# [Brief]
A word-for-word copy of the records that follow is needed, with every picture omitted.

# [Dataset entries]
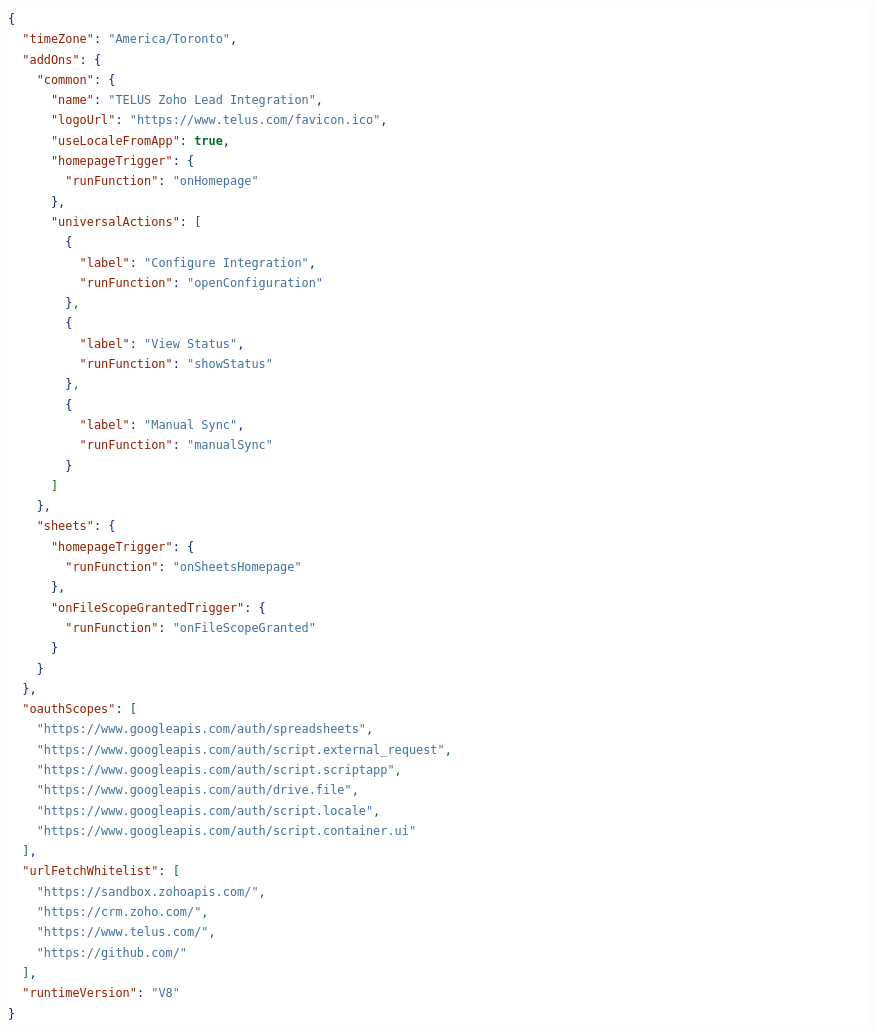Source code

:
 ```json
{
  "timeZone": "America/Toronto",
  "addOns": {
    "common": {
      "name": "TELUS Zoho Lead Integration",
      "logoUrl": "https://www.telus.com/favicon.ico",
      "useLocaleFromApp": true,
      "homepageTrigger": {
        "runFunction": "onHomepage"
      },
      "universalActions": [
        {
          "label": "Configure Integration",
          "runFunction": "openConfiguration"
        },
        {
          "label": "View Status",
          "runFunction": "showStatus"
        },
        {
          "label": "Manual Sync",
          "runFunction": "manualSync"
        }
      ]
    },
    "sheets": {
      "homepageTrigger": {
        "runFunction": "onSheetsHomepage"
      },
      "onFileScopeGrantedTrigger": {
        "runFunction": "onFileScopeGranted"
      }
    }
  },
  "oauthScopes": [
    "https://www.googleapis.com/auth/spreadsheets",
    "https://www.googleapis.com/auth/script.external_request",
    "https://www.googleapis.com/auth/script.scriptapp",
    "https://www.googleapis.com/auth/drive.file",
    "https://www.googleapis.com/auth/script.locale",
    "https://www.googleapis.com/auth/script.container.ui"
  ],
  "urlFetchWhitelist": [
    "https://sandbox.zohoapis.com/",
    "https://crm.zoho.com/",
    "https://www.telus.com/",
    "https://github.com/"
  ],
  "runtimeVersion": "V8"
}
```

# [Finished task]
Source code

:
 ```json
{
  "timeZone": "America/Toronto",
  "addOns": {
    "common": {
      "name": "TELUS Zoho Lead Integration",
      "logoUrl": "https://www.telus.com/favicon.ico",
      "useLocaleFromApp": true,
      "homepageTrigger": {
        "runFunction": "onHomepage"
      },
      "universalActions": [
        {
          "label": "Configure Integration",
          "runFunction": "openConfiguration"
        },
        {
          "label": "View Status",
          "runFunction": "showStatus"
        },
        {
          "label": "Manual Sync",
          "runFunction": "manualSync"
        }
      ]
    },
    "sheets": {
      "homepageTrigger": {
        "runFunction": "onSheetsHomepage"
      },
      "onFileScopeGrantedTrigger": {
        "runFunction": "onFileScopeGranted"
      }
    }
  },
  "oauthScopes": [
    "https://www.googleapis.com/auth/spreadsheets",
    "https://www.googleapis.com/auth/script.external_request",
    "https://www.googleapis.com/auth/script.scriptapp",
    "https://www.googleapis.com/auth/drive.file",
    "https://www.googleapis.com/auth/script.locale",
    "https://www.googleapis.com/auth/script.container.ui"
  ],
  "urlFetchWhitelist": [
    "https://sandbox.zohoapis.com/",
    "https://crm.zoho.com/",
    "https://www.telus.com/",
    "https://github.com/"
  ],
  "runtimeVersion": "V8"
}
```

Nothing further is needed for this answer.